*PROBLEM STATEMENT*. With nothing added or dropped, copy the data that follows exactly.

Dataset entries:
* * * *
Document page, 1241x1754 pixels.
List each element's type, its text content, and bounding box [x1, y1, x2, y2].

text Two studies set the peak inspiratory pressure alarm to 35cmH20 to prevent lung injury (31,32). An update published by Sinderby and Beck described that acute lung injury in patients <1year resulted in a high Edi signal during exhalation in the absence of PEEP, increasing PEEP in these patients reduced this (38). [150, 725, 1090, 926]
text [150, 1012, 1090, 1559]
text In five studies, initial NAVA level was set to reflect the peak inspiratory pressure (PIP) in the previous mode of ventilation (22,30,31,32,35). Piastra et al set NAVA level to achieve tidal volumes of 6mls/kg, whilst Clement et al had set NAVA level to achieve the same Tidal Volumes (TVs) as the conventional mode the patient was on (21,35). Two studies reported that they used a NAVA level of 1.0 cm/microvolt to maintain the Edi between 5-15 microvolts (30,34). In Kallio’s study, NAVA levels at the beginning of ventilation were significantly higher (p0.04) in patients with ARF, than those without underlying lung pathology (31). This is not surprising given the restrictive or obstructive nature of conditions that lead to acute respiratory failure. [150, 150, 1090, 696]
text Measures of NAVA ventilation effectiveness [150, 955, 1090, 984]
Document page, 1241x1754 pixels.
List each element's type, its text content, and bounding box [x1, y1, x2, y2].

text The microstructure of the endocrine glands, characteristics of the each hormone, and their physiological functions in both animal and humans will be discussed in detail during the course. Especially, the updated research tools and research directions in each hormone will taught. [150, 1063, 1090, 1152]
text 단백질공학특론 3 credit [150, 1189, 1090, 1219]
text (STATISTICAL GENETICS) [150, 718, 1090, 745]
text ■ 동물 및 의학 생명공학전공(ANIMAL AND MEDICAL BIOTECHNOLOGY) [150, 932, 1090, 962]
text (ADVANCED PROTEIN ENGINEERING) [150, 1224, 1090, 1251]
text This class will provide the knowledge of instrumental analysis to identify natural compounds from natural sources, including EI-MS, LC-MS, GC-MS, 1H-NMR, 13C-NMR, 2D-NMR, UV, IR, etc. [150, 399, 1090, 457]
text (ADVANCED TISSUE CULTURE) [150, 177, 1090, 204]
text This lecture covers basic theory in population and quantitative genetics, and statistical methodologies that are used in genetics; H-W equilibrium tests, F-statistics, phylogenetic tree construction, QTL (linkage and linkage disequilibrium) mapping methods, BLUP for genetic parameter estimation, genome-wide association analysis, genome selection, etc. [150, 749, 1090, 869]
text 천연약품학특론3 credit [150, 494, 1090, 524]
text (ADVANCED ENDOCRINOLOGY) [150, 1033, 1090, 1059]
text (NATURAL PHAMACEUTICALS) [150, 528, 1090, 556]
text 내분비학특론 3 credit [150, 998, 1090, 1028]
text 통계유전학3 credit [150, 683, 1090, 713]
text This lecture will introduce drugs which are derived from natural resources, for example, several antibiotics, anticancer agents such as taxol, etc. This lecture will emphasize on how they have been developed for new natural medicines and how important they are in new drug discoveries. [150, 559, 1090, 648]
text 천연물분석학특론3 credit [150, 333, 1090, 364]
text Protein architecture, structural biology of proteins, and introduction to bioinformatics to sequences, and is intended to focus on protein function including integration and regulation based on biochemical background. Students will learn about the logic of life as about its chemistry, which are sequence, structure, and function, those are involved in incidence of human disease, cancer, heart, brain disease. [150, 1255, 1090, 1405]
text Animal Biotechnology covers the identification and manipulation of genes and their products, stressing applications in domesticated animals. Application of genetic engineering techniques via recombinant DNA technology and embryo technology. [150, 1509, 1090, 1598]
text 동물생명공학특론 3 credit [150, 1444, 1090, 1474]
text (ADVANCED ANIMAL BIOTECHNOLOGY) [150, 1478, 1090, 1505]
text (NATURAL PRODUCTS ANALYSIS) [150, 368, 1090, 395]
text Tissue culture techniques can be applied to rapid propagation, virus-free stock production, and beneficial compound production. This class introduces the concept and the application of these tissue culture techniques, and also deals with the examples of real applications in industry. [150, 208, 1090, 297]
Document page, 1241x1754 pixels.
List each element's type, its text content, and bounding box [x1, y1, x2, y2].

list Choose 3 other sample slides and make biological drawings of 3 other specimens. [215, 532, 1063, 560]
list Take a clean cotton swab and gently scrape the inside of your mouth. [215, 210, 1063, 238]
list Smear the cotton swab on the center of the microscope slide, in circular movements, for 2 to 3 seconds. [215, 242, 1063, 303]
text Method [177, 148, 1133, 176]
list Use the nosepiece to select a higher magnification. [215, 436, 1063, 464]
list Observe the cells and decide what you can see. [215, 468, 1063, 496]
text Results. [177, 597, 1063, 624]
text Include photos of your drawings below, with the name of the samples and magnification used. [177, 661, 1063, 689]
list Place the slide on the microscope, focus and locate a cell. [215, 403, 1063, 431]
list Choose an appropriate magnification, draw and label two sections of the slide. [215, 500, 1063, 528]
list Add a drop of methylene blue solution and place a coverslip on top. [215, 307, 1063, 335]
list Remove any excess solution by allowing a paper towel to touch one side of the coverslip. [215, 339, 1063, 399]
* * * *
*TASK RESULT*.
Document page, 1241x1754 pixels.
List each element's type, its text content, and bounding box [x1, y1, x2, y2].

text Two studies set the peak inspiratory pressure alarm to 35cmH20 to prevent lung injury (31,32). An update published by Sinderby and Beck described that acute lung injury in patients <1year resulted in a high Edi signal during exhalation in the absence of PEEP, increasing PEEP in these patients reduced this (38). [150, 725, 1090, 926]
text [150, 1012, 1090, 1559]
text In five studies, initial NAVA level was set to reflect the peak inspiratory pressure (PIP) in the previous mode of ventilation (22,30,31,32,35). Piastra et al set NAVA level to achieve tidal volumes of 6mls/kg, whilst Clement et al had set NAVA level to achieve the same Tidal Volumes (TVs) as the conventional mode the patient was on (21,35). Two studies reported that they used a NAVA level of 1.0 cm/microvolt to maintain the Edi between 5-15 microvolts (30,34). In Kallio’s study, NAVA levels at the beginning of ventilation were significantly higher (p0.04) in patients with ARF, than those without underlying lung pathology (31). This is not surprising given the restrictive or obstructive nature of conditions that lead to acute respiratory failure. [150, 150, 1090, 696]
text Measures of NAVA ventilation effectiveness [150, 955, 1090, 984]
Document page, 1241x1754 pixels.
List each element's type, its text content, and bounding box [x1, y1, x2, y2].

text The microstructure of the endocrine glands, characteristics of the each hormone, and their physiological functions in both animal and humans will be discussed in detail during the course. Especially, the updated research tools and research directions in each hormone will taught. [150, 1063, 1090, 1152]
text 단백질공학특론 3 credit [150, 1189, 1090, 1219]
text (STATISTICAL GENETICS) [150, 718, 1090, 745]
text ■ 동물 및 의학 생명공학전공(ANIMAL AND MEDICAL BIOTECHNOLOGY) [150, 932, 1090, 962]
text (ADVANCED PROTEIN ENGINEERING) [150, 1224, 1090, 1251]
text This class will provide the knowledge of instrumental analysis to identify natural compounds from natural sources, including EI-MS, LC-MS, GC-MS, 1H-NMR, 13C-NMR, 2D-NMR, UV, IR, etc. [150, 399, 1090, 457]
text (ADVANCED TISSUE CULTURE) [150, 177, 1090, 204]
text This lecture covers basic theory in population and quantitative genetics, and statistical methodologies that are used in genetics; H-W equilibrium tests, F-statistics, phylogenetic tree construction, QTL (linkage and linkage disequilibrium) mapping methods, BLUP for genetic parameter estimation, genome-wide association analysis, genome selection, etc. [150, 749, 1090, 869]
text 천연약품학특론3 credit [150, 494, 1090, 524]
text (ADVANCED ENDOCRINOLOGY) [150, 1033, 1090, 1059]
text (NATURAL PHAMACEUTICALS) [150, 528, 1090, 556]
text 내분비학특론 3 credit [150, 998, 1090, 1028]
text 통계유전학3 credit [150, 683, 1090, 713]
text This lecture will introduce drugs which are derived from natural resources, for example, several antibiotics, anticancer agents such as taxol, etc. This lecture will emphasize on how they have been developed for new natural medicines and how important they are in new drug discoveries. [150, 559, 1090, 648]
text 천연물분석학특론3 credit [150, 333, 1090, 364]
text Protein architecture, structural biology of proteins, and introduction to bioinformatics to sequences, and is intended to focus on protein function including integration and regulation based on biochemical background. Students will learn about the logic of life as about its chemistry, which are sequence, structure, and function, those are involved in incidence of human disease, cancer, heart, brain disease. [150, 1255, 1090, 1405]
text Animal Biotechnology covers the identification and manipulation of genes and their products, stressing applications in domesticated animals. Application of genetic engineering techniques via recombinant DNA technology and embryo technology. [150, 1509, 1090, 1598]
text 동물생명공학특론 3 credit [150, 1444, 1090, 1474]
text (ADVANCED ANIMAL BIOTECHNOLOGY) [150, 1478, 1090, 1505]
text (NATURAL PRODUCTS ANALYSIS) [150, 368, 1090, 395]
text Tissue culture techniques can be applied to rapid propagation, virus-free stock production, and beneficial compound production. This class introduces the concept and the application of these tissue culture techniques, and also deals with the examples of real applications in industry. [150, 208, 1090, 297]
Document page, 1241x1754 pixels.
List each element's type, its text content, and bounding box [x1, y1, x2, y2].

list Choose 3 other sample slides and make biological drawings of 3 other specimens. [215, 532, 1063, 560]
list Take a clean cotton swab and gently scrape the inside of your mouth. [215, 210, 1063, 238]
list Smear the cotton swab on the center of the microscope slide, in circular movements, for 2 to 3 seconds. [215, 242, 1063, 303]
text Method [177, 148, 1133, 176]
list Use the nosepiece to select a higher magnification. [215, 436, 1063, 464]
list Observe the cells and decide what you can see. [215, 468, 1063, 496]
text Results. [177, 597, 1063, 624]
text Include photos of your drawings below, with the name of the samples and magnification used. [177, 661, 1063, 689]
list Place the slide on the microscope, focus and locate a cell. [215, 403, 1063, 431]
list Choose an appropriate magnification, draw and label two sections of the slide. [215, 500, 1063, 528]
list Add a drop of methylene blue solution and place a coverslip on top. [215, 307, 1063, 335]
list Remove any excess solution by allowing a paper towel to touch one side of the coverslip. [215, 339, 1063, 399]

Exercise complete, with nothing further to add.